La rétention peut intervenir dans les situations suivantes :

  • À l’occasion de contrôles routiers aléatoires par les forces de l’ordre (policiers ou gendarmes).
  • À l’occasion d’un accident.
  • En cas d’excès de vitesse de plus de 40 km/h constaté par les forces de l’ordre.

Les forces de l’ordre (police ou gendarmerie) saisissent votre permis et vous remettent en échange un avis de rétention. Si vous n’êtes pas en mesure de présenter votre permis, vous avez 24 heures pour le remettre aux forces de l’ordre qui vous ont contrôlé.

N’oubliez pas de signaler aux forces de l’ordre si l’adresse indiquée sur votre permis a changé.

À noter : en cas d’apprentissage anticipé, de conduite supervisée ou encadrée, la rétention s’applique au permis du conducteur et de l’accompagnateur.

Conséquences : vous n’avez plus le droit de conduire.

Si vous ne respectez pas cette interdiction, vous risquez les sanctions suivantes :

  • Peine de 2 ans d’emprisonnement et de jour-amendes.
  • Amende de 4 500 €.
  • Confiscation du véhicule.
  • Suspension du permis pour une durée de 3 ans au plus.
  • Peine de travail d’intérêt général.
  • Interdiction de conduire certains véhicules, y compris les véhicules sans permis, pour une durée de 5 ans au plus.
  • Obligation d’accomplir, à vos frais, un stage de sensibilisation à la sécurité routière.

Durée : La rétention du permis dure au maximum 72 heures. Durant ce délai, le préfet (ou le sous-préfet selon le département), et le procureur de la République sont alertés. Les vérifications nécessaires concernant votre véhicule et vous-même sont effectuées. Par exemple, vérification de votre état alcoolique par une analyse de sang.

Pendant la durée de la rétention, votre véhicule peut être immobilisé.

Procédures

Votre permis est disponible pendant les 12 heures suivant la fin de la période de rétention. Si la rétention prend fin entre 18 heures et 22 heures, vous pouvez récupérer votre permis jusqu’au lendemain midi. Vous pouvez récupérer votre permis de conduire à l’adresse indiquée sur l’avis de rétention.

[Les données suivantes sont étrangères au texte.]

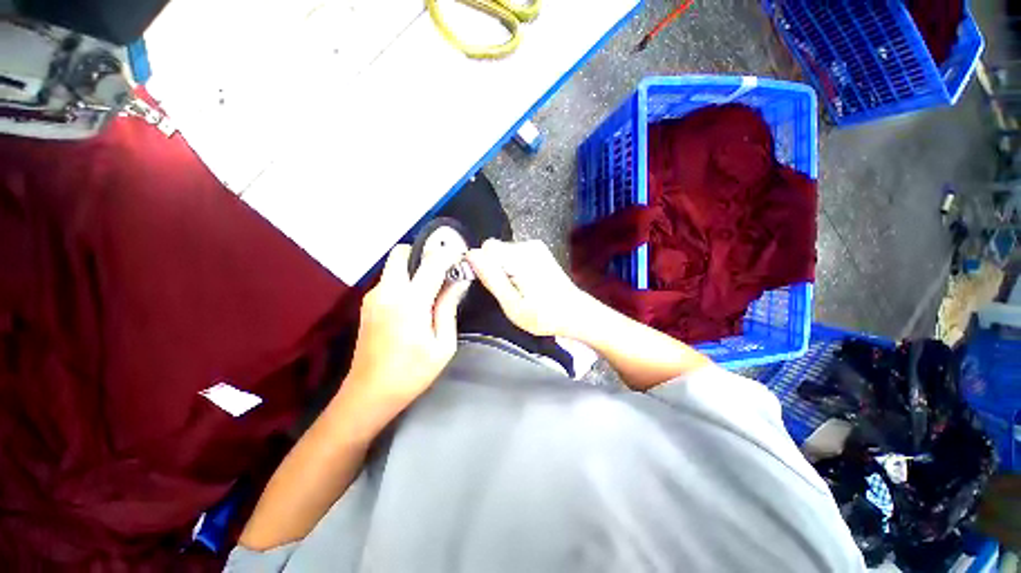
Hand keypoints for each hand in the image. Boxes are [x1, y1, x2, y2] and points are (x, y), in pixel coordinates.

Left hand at [344, 244, 468, 413]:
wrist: (368, 395)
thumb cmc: (412, 373)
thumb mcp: (442, 345)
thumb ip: (448, 308)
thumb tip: (459, 282)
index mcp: (410, 301)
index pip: (431, 262)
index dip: (449, 253)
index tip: (461, 256)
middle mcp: (387, 291)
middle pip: (402, 252)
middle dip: (424, 253)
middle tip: (443, 270)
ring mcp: (373, 296)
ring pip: (395, 266)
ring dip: (415, 268)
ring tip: (433, 288)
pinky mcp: (368, 304)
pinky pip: (389, 280)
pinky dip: (405, 280)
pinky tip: (416, 302)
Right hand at [466, 239, 591, 337]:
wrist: (574, 312)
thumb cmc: (544, 315)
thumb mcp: (513, 305)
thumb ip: (492, 279)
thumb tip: (471, 255)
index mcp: (519, 258)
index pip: (485, 249)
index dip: (483, 266)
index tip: (493, 285)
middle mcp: (527, 245)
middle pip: (495, 249)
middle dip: (495, 268)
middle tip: (508, 291)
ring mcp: (535, 246)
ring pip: (504, 252)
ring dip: (505, 269)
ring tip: (519, 289)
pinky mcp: (539, 250)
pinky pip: (514, 254)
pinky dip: (514, 267)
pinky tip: (527, 283)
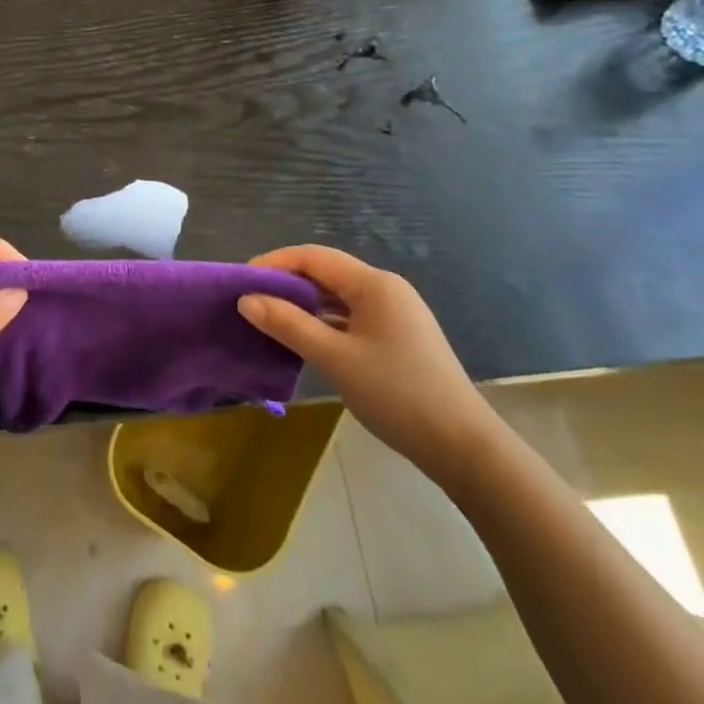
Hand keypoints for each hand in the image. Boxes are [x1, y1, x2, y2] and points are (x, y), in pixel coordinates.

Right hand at [238, 246, 497, 478]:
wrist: (463, 446)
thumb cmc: (397, 393)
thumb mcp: (335, 358)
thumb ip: (288, 324)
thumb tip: (246, 300)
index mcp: (374, 284)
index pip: (313, 257)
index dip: (274, 263)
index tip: (240, 282)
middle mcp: (385, 290)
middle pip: (325, 274)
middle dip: (286, 284)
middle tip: (249, 303)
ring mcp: (394, 315)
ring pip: (337, 298)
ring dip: (303, 305)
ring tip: (268, 321)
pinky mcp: (397, 338)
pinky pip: (350, 318)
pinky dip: (323, 324)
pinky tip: (304, 341)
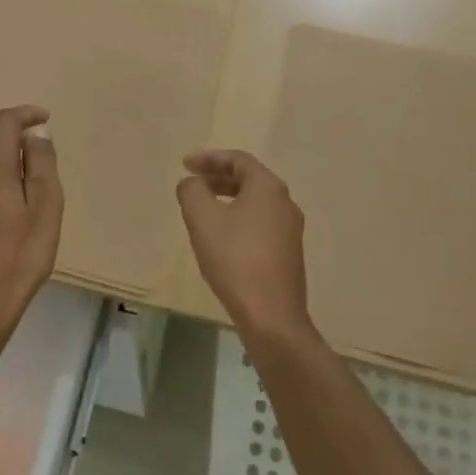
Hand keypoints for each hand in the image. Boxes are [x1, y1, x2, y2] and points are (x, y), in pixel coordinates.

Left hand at [0, 105, 63, 348]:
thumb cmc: (19, 256)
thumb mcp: (46, 208)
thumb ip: (42, 164)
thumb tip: (36, 134)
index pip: (4, 121)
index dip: (25, 114)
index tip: (45, 120)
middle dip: (9, 133)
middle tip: (36, 149)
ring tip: (23, 177)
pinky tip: (2, 202)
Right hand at [176, 150, 311, 341]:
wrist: (271, 316)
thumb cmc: (235, 259)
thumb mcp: (202, 218)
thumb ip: (192, 191)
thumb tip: (192, 184)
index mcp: (268, 188)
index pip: (238, 160)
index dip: (209, 158)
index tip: (185, 164)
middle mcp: (285, 203)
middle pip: (249, 179)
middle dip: (217, 178)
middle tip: (192, 185)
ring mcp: (290, 230)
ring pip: (254, 203)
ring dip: (227, 200)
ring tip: (202, 212)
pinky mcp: (288, 254)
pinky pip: (260, 224)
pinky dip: (238, 220)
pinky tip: (221, 239)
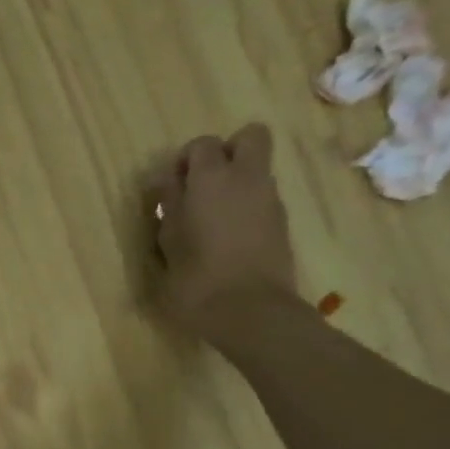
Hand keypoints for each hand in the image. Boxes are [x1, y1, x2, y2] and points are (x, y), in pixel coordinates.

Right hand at [147, 122, 297, 341]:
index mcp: (213, 179)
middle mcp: (247, 178)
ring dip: (235, 181)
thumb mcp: (169, 240)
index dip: (184, 161)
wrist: (250, 311)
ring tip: (210, 218)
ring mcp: (270, 199)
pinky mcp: (281, 222)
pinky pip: (262, 197)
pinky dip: (246, 205)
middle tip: (202, 185)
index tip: (170, 188)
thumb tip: (168, 182)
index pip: (202, 144)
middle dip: (226, 152)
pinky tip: (227, 237)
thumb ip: (169, 204)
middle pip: (249, 137)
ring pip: (257, 169)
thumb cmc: (197, 277)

Si vous ne l’avez pas récupéré à l’issue de ce délai, ou si vous en faites la demande, votre permis vous est restitué par lettre recommandée avec AR.

Si l’infraction est confirmée, les forces de l’ordre vous informent qu’elles conservent votre permis de conduire.

Les mesures suivantes peuvent vous être notifiées :

  • Suspension administrative : lorsque les forces de l’ordre constatent une infraction qui peut être sanctionnée par une suspension administrative du permis de conduire, elles transmettent une copie du procès-verbal au préfet, ou au sous-préfet ; elles peuvent préalablement avoir procédé, ou non, à la rétention du permis.
  • Suspension judiciaire : la suspension judiciaire du permis de conduire est une sanction prononcée par un juge après certaines infractions. Elle implique l’interdiction de conduire pendant une durée allant de 3 à 10 ans un véhicule pour lequel le permis est obligatoire. Elle peut faire suite à une suspension administrative : dans ce cas, elle la remplace tout en prenant en compte la durée déjà effectuée.
  • Annulation judiciaire : l’annulation judiciaire du permis est une sanction prononcée par un juge après certaines infractions au Code de la route. Elle implique l’interdiction de conduire un véhicule pour lequel un permis est obligatoire. Pour retrouver son permis de conduire, il est nécessaire de repasser un examen après un délai fixé par le juge.
  • Si aucune décision n’est prise dans les 72 heures : vous pouvez récupérer votre permis de conduire à l’adresse indiquée sur l’avis de rétention. Votre permis est disponible pendant les 12 heures suivant la fin de la période de rétention. Si la rétention prend fin entre 18 heures et 22 heures, vous pouvez récupérer votre permis jusqu’au lendemain midi. À l’issue de ce délai, votre permis vous est restitué par lettre recommandée avec AR.